Observamos as formas de comunicação interativas pontuados por Silva (2015) como, por exemplo, no exemplar de 2 de julho de 1950 quando, na primeira página, o jornal apresenta uma nota direcionada imediatamente ao leitor.
Mesmo contemporizando com os grupos sociais da elite norte-rio-grandense e suas lideranças políticas, a Tribuna do Norte procurava se articular também com os diferentes grupos populares, isto é, das “classes” trabalhadoras. Houve, inclusive, matérias que deram vozes a essas pessoas reivindicando seus direitos, mormente, trabalhistas. De forma imperativa e se posicionando diretamente, o impresso enfatiza que o leitor deveria colaborar com ele. Nessa perspectiva, o leitor era o ‘melhor repórter’ e todos podiam enviar informações à redação, pelos correios ou por telefone (TRIBUNA DO NORTE, 2 jul. 1950, p. 1, apud SILVA, 2015, p. 53).
Além disso, o autor ainda afirma que o jornal atuava atento aos demais meios de comunicação, dispondo de correio e telefone os quais eram utilizados como meios para construção de um “jornalismo com participação social” (SILVA, 2015).
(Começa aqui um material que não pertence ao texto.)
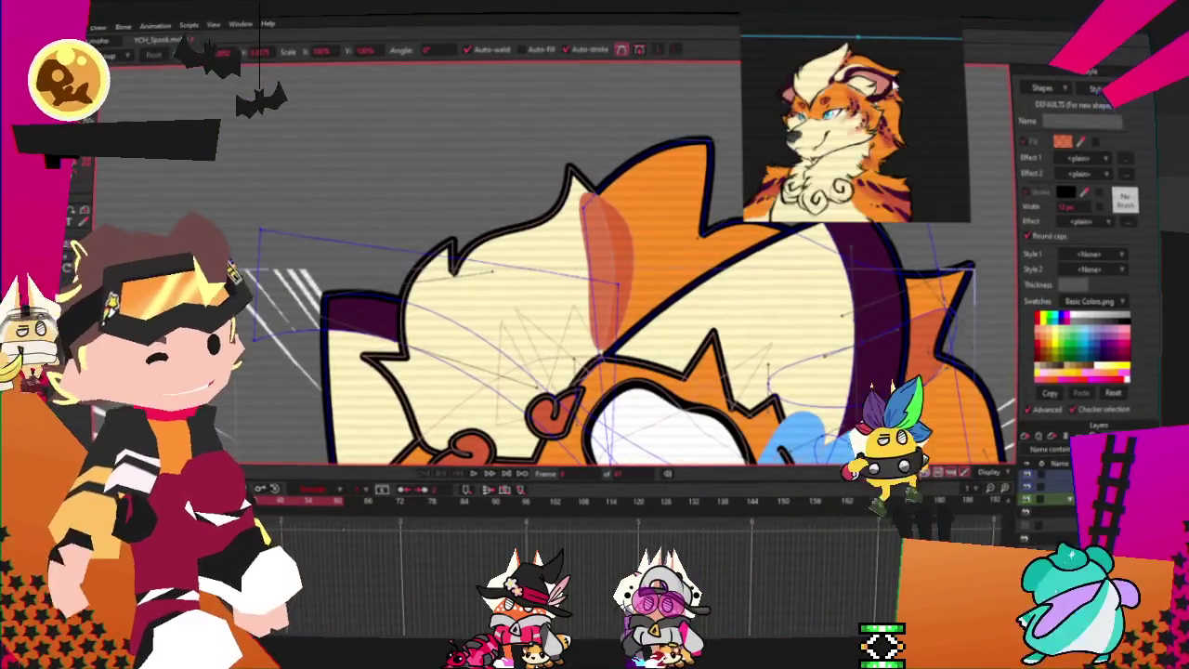
scroll(730, 442, "down", 3)
scroll(731, 442, "down", 1)
scroll(731, 442, "down", 1)
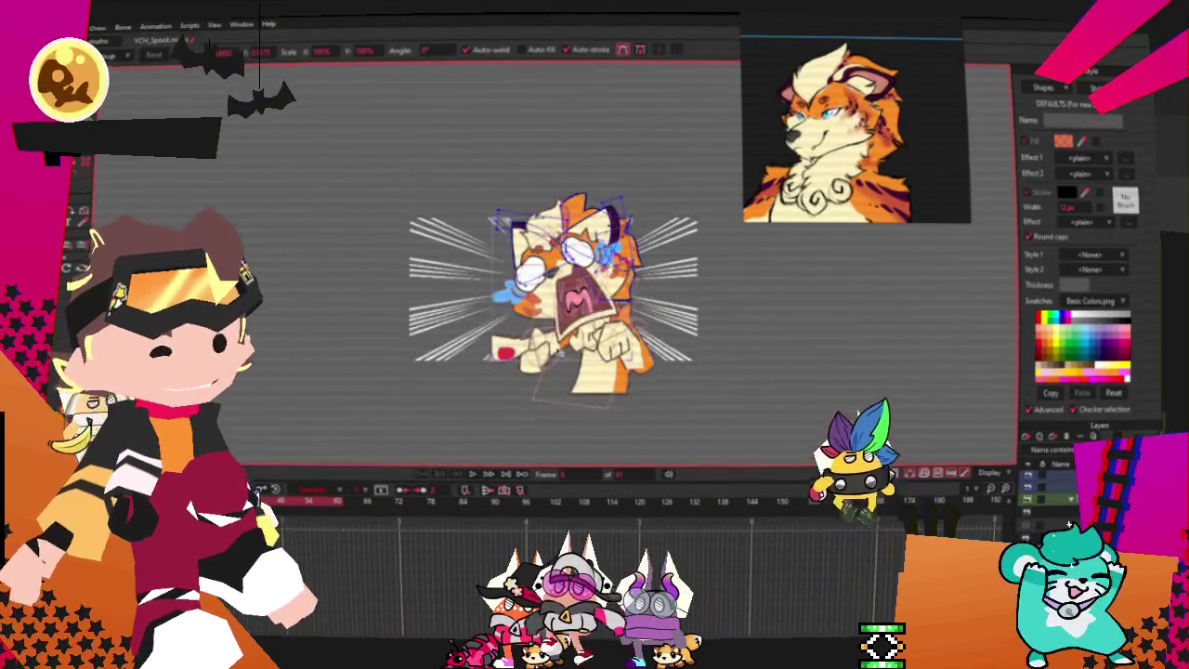
scroll(730, 442, "up", 2)
left_click(1073, 529)
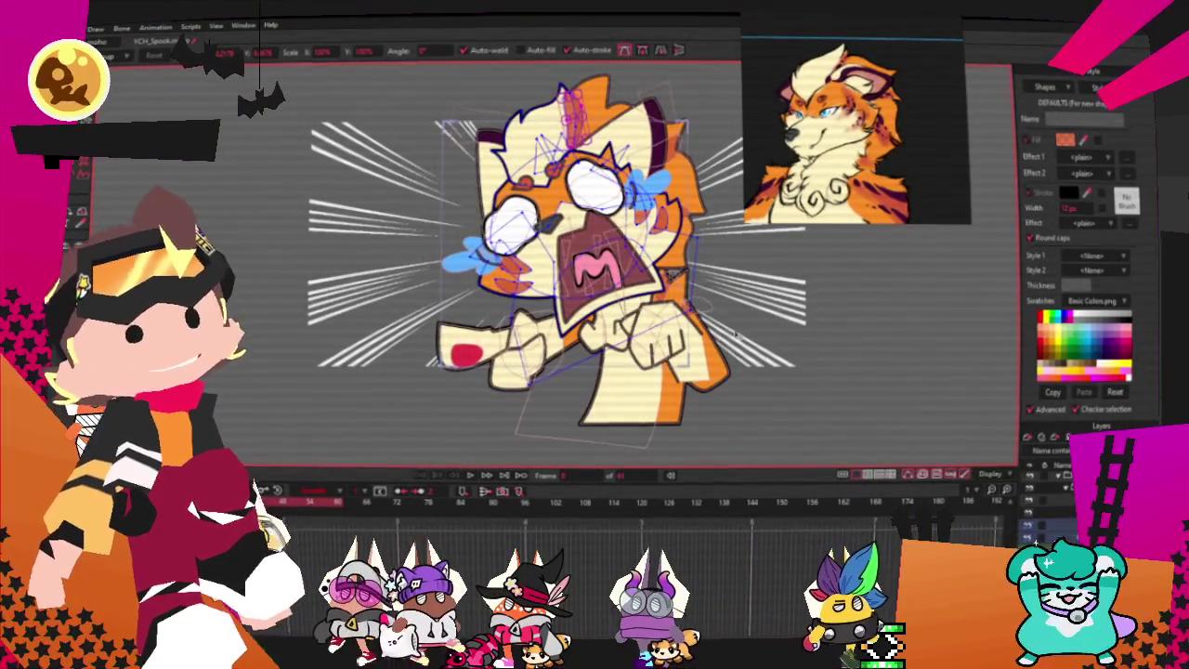
- Select the red spot shape on the fox's hand as a whole shape
scroll(631, 306, "down", 1)
scroll(594, 260, "up", 2)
Ainda sobre a interação com o público a Tribuna do Norte da década de 1950 contava, em sua terceira página, com um editorial no qual constavam respostas de pedidos e questionamentos dos leitores. Além deste, ainda nessa página, havia “O voto ponderado”, crônica de Gustavo Coração considerada por Silva (2015) como “um exemplo dessa interação com o leitor” (SILVA, 2015, p. 54). Por assumir a classe popular como seu principal público, o jornal contava com pontos de distribuição em bairros importantes para o comércio na capital potiguar. Foram criados pontos de distribuição, por exemplo, no Alecrim na Cidade Alta – locais movimentados na cidade. Para Silva (2015), isso evidenciava a intenção do jornal em atingir o público popular.
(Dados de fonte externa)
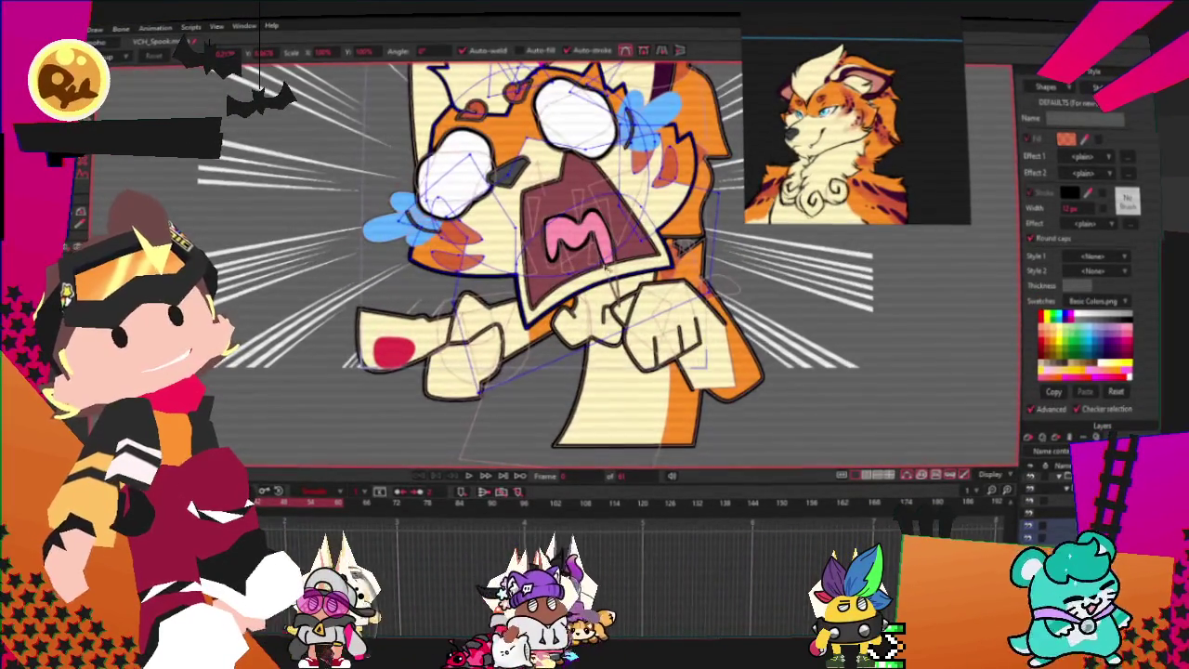
scroll(595, 260, "down", 1)
scroll(595, 260, "up", 1)
scroll(400, 334, "up", 1)
scroll(400, 335, "up", 1)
Outra forma que o jornal utilizou para atingir a classe popular foi a ênfase dada às matérias sobre temas populares, como futebol ou crimes, com destaque para o uso de fotografias nas matérias. Em relação a esse último tema, a TN, na década de 1950, ainda não dava tanta prioridade às matérias relacionadas a temas policiais (SILVA, 2015).